*** Provided material ***

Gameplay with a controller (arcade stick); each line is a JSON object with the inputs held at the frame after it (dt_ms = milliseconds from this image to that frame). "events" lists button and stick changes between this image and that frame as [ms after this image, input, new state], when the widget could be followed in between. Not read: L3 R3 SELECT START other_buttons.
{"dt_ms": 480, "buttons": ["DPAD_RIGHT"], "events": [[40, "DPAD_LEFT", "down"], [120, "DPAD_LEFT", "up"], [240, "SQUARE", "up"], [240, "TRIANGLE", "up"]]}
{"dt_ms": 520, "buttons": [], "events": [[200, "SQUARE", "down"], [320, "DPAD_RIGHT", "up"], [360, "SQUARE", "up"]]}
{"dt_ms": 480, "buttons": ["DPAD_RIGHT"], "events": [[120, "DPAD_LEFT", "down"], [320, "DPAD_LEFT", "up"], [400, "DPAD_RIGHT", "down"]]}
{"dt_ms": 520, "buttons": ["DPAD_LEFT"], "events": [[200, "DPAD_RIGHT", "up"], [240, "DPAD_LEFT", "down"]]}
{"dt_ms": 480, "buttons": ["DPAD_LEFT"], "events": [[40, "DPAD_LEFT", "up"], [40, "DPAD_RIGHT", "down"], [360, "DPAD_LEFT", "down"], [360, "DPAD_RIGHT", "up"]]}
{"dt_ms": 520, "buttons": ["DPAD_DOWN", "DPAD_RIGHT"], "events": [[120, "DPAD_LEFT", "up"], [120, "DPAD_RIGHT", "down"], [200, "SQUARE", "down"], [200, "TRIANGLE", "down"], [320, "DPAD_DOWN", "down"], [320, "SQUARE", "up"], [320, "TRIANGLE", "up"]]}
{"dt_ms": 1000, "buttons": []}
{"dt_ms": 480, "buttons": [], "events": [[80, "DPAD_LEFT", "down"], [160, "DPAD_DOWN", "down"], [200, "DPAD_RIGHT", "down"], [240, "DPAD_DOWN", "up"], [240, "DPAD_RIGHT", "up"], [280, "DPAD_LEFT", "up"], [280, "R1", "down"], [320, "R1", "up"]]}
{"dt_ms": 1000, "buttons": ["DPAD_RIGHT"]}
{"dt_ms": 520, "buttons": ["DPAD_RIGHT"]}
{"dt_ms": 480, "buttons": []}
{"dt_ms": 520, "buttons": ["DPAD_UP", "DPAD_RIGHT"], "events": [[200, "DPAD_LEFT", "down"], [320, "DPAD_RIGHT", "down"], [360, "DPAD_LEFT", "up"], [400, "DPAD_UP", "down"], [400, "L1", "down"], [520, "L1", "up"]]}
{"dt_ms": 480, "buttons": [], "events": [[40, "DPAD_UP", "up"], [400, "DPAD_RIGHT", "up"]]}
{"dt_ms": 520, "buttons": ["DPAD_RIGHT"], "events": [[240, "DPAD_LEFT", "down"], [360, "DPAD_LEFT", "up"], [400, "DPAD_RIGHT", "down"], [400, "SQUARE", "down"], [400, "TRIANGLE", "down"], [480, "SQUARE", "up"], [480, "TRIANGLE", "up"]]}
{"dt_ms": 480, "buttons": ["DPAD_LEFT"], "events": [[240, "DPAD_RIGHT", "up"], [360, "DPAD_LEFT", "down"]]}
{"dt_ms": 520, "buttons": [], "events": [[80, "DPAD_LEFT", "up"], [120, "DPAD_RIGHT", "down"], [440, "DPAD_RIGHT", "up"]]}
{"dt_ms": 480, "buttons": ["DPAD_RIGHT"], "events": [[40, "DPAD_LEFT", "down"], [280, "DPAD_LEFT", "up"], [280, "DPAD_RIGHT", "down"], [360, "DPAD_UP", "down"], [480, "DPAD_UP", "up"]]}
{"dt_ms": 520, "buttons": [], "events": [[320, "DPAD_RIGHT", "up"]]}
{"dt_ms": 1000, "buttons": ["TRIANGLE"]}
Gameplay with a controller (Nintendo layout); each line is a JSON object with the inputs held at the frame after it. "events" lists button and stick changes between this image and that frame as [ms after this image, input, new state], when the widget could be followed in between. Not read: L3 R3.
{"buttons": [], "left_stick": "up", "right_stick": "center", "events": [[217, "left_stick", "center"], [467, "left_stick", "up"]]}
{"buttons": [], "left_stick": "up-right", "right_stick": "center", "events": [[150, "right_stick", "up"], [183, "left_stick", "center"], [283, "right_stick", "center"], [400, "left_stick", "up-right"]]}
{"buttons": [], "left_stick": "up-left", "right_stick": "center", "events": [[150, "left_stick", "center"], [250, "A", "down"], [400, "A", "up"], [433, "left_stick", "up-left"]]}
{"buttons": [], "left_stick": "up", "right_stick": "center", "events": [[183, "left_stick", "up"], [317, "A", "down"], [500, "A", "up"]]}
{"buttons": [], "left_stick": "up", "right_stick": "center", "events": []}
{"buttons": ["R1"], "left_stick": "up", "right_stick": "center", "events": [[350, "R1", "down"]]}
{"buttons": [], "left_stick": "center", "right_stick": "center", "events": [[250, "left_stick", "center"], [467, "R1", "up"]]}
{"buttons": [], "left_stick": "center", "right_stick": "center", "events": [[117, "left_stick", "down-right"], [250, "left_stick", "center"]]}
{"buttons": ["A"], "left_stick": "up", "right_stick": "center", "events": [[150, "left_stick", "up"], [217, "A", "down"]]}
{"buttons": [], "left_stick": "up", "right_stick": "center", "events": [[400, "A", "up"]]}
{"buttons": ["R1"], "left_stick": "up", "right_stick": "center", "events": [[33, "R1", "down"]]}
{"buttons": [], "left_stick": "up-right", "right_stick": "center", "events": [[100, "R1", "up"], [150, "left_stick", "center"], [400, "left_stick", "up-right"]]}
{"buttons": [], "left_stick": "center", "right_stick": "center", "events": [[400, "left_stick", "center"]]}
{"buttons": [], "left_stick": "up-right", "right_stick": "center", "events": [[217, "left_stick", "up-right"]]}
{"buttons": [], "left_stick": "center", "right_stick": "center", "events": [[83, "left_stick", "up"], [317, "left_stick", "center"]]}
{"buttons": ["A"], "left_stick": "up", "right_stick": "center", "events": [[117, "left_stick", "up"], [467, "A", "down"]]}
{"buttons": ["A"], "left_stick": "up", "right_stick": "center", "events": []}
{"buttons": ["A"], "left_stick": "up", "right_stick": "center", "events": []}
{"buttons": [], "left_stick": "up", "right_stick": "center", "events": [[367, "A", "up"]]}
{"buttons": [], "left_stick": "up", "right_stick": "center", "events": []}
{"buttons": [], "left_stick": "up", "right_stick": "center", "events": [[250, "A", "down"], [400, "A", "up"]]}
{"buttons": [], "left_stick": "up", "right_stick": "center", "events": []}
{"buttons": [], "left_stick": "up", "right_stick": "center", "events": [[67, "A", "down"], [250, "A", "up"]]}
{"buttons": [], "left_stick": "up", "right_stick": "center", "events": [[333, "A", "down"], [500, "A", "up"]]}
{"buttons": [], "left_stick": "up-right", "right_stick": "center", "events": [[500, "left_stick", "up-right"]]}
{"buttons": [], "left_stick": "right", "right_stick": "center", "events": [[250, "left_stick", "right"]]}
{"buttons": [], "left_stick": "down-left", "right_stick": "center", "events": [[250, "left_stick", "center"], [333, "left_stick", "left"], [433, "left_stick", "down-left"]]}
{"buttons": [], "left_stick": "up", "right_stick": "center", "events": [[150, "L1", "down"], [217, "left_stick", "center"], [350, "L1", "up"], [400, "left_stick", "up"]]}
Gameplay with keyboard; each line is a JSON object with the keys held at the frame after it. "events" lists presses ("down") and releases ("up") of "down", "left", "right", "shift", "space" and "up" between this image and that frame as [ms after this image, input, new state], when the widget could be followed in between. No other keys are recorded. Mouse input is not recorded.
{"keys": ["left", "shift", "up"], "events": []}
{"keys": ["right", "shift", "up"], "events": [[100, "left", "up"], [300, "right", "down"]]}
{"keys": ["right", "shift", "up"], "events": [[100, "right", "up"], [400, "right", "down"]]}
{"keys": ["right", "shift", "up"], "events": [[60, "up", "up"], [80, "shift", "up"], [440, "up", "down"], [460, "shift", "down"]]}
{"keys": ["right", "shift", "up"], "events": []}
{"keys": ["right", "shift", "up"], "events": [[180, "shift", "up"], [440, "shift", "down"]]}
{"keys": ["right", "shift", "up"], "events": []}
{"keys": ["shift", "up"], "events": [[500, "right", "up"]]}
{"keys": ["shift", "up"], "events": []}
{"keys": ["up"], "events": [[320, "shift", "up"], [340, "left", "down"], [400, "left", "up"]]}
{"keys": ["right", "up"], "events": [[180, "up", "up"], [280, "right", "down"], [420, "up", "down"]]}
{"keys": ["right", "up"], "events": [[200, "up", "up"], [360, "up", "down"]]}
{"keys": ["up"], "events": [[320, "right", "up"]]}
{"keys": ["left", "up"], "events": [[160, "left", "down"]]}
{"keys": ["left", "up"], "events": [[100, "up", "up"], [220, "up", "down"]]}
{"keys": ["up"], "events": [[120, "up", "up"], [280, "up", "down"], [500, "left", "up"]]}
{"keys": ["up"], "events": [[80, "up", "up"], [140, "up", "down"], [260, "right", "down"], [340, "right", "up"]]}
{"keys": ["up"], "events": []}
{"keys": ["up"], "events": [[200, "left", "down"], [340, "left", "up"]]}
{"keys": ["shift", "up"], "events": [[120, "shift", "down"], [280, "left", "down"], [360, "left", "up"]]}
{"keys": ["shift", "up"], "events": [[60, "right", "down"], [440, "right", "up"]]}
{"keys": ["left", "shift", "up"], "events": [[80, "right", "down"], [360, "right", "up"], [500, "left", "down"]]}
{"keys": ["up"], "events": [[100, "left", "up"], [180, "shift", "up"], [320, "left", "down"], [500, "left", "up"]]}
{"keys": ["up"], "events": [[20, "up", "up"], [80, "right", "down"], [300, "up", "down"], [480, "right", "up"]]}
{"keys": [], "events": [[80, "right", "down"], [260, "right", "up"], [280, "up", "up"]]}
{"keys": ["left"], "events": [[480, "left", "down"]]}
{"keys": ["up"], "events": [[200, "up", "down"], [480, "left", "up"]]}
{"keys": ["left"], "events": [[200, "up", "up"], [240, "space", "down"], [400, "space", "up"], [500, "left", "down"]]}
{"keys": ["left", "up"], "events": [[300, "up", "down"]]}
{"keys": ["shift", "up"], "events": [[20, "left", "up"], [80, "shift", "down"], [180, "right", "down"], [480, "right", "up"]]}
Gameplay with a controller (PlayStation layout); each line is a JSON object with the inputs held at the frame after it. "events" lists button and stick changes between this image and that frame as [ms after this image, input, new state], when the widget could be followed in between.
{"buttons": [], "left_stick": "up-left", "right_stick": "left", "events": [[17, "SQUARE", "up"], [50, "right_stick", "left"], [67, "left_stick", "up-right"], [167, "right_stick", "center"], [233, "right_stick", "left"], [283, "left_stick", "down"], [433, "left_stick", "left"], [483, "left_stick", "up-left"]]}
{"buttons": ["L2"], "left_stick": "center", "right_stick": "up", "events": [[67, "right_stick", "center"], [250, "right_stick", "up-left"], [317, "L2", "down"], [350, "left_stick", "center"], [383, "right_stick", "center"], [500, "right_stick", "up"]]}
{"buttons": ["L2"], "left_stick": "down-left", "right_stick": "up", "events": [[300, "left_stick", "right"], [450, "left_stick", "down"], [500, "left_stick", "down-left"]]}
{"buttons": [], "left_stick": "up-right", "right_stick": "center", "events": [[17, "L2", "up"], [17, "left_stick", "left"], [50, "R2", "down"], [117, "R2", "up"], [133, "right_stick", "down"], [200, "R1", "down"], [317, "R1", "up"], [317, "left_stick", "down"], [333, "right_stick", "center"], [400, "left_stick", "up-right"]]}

*** End of Provided material ***

* [Aim of the task] In the entries above, find each line with "TRIANGLE" and list it.

* [Answer space]
{"dt_ms": 480, "buttons": ["DPAD_RIGHT"], "events": [[40, "DPAD_LEFT", "down"], [120, "DPAD_LEFT", "up"], [240, "SQUARE", "up"], [240, "TRIANGLE", "up"]]}
{"dt_ms": 520, "buttons": ["DPAD_DOWN", "DPAD_RIGHT"], "events": [[120, "DPAD_LEFT", "up"], [120, "DPAD_RIGHT", "down"], [200, "SQUARE", "down"], [200, "TRIANGLE", "down"], [320, "DPAD_DOWN", "down"], [320, "SQUARE", "up"], [320, "TRIANGLE", "up"]]}
{"dt_ms": 520, "buttons": ["DPAD_RIGHT"], "events": [[240, "DPAD_LEFT", "down"], [360, "DPAD_LEFT", "up"], [400, "DPAD_RIGHT", "down"], [400, "SQUARE", "down"], [400, "TRIANGLE", "down"], [480, "SQUARE", "up"], [480, "TRIANGLE", "up"]]}
{"dt_ms": 1000, "buttons": ["TRIANGLE"]}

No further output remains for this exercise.